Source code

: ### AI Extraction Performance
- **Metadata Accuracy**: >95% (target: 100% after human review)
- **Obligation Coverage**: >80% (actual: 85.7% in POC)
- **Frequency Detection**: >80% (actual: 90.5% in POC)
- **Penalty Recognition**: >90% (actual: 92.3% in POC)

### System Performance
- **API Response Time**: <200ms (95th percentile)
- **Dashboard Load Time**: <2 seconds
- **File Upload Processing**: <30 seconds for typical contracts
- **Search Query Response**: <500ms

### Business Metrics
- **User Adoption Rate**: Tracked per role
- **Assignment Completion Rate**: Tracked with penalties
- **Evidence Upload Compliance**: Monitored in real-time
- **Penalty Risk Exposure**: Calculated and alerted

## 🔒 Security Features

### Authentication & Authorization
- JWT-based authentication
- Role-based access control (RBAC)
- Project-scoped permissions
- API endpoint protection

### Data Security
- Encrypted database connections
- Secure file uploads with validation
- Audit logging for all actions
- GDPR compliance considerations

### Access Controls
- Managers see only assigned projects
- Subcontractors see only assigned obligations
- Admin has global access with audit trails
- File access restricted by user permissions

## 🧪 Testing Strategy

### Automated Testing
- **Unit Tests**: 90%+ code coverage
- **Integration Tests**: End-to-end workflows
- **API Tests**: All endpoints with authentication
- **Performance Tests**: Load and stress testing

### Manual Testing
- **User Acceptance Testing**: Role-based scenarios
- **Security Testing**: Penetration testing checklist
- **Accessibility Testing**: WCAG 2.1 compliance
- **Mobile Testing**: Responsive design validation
════════════════
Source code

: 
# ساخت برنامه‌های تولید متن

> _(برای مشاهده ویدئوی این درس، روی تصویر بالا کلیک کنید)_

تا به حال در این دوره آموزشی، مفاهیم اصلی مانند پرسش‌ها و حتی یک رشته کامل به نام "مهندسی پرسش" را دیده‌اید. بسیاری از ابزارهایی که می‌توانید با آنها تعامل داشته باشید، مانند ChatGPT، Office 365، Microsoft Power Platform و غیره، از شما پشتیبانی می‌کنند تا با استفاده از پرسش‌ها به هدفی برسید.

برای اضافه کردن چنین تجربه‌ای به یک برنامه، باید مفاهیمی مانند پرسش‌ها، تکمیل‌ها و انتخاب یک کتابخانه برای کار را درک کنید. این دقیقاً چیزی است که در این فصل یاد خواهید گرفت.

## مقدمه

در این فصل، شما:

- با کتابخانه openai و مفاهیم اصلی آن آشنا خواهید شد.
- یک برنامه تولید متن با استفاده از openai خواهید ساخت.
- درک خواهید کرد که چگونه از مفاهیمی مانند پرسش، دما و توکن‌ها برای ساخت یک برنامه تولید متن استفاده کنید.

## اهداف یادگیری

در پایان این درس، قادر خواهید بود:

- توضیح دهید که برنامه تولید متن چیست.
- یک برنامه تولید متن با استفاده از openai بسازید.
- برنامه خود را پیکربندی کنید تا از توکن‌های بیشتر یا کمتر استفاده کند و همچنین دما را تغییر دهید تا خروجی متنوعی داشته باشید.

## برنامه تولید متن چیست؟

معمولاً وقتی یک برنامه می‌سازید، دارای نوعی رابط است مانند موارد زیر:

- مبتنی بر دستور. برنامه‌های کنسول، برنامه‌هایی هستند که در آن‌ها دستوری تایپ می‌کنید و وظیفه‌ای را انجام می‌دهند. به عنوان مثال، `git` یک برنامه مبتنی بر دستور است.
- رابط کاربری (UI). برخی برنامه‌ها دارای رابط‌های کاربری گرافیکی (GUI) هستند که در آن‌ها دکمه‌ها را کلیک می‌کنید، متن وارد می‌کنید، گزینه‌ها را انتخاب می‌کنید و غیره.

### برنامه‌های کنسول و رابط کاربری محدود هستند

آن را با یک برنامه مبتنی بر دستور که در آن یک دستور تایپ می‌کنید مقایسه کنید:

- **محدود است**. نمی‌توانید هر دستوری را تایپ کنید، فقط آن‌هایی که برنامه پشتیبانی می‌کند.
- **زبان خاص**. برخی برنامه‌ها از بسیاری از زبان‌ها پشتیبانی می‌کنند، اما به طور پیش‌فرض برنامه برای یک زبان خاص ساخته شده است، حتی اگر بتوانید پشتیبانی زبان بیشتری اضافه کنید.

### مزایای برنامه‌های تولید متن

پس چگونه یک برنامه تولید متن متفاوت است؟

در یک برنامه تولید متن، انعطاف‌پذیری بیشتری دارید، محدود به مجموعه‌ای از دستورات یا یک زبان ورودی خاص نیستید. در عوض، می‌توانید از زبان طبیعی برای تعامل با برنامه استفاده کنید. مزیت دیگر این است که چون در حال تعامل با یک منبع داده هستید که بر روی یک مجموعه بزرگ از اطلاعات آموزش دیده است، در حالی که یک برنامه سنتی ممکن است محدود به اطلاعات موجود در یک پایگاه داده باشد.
════════════════
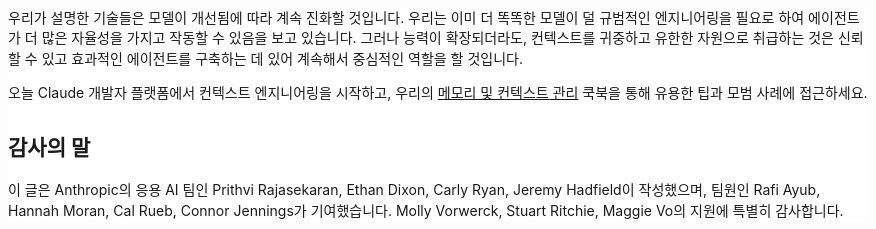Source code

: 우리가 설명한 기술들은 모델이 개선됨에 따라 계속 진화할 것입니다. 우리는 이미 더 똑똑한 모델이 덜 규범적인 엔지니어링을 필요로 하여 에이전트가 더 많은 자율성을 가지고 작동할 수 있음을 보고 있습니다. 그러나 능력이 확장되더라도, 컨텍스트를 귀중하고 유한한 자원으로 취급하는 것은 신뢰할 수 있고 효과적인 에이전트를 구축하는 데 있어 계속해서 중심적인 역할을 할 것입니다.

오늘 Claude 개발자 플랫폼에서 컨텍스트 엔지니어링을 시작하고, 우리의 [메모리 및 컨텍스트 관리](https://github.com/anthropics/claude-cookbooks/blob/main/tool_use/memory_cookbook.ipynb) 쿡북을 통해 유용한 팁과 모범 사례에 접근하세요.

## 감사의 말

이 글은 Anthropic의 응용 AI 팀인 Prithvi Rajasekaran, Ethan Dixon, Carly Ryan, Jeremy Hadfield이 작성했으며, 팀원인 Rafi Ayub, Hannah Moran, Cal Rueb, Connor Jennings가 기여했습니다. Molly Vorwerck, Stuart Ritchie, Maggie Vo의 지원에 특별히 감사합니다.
════════════════
| TASK |
Please repeat the lines of the data above, from the line containing "## برنامه تولید متن چیست؟" through the line containing "آن را با یک", with no changes.

| RESPONSE |
## برنامه تولید متن چیست؟

معمولاً وقتی یک برنامه می‌سازید، دارای نوعی رابط است مانند موارد زیر:

- مبتنی بر دستور. برنامه‌های کنسول، برنامه‌هایی هستند که در آن‌ها دستوری تایپ می‌کنید و وظیفه‌ای را انجام می‌دهند. به عنوان مثال، `git` یک برنامه مبتنی بر دستور است.
- رابط کاربری (UI). برخی برنامه‌ها دارای رابط‌های کاربری گرافیکی (GUI) هستند که در آن‌ها دکمه‌ها را کلیک می‌کنید، متن وارد می‌کنید، گزینه‌ها را انتخاب می‌کنید و غیره.

### برنامه‌های کنسول و رابط کاربری محدود هستند

آن را با یک برنامه مبتنی بر دستور که در آن یک دستور تایپ می‌کنید مقایسه کنید:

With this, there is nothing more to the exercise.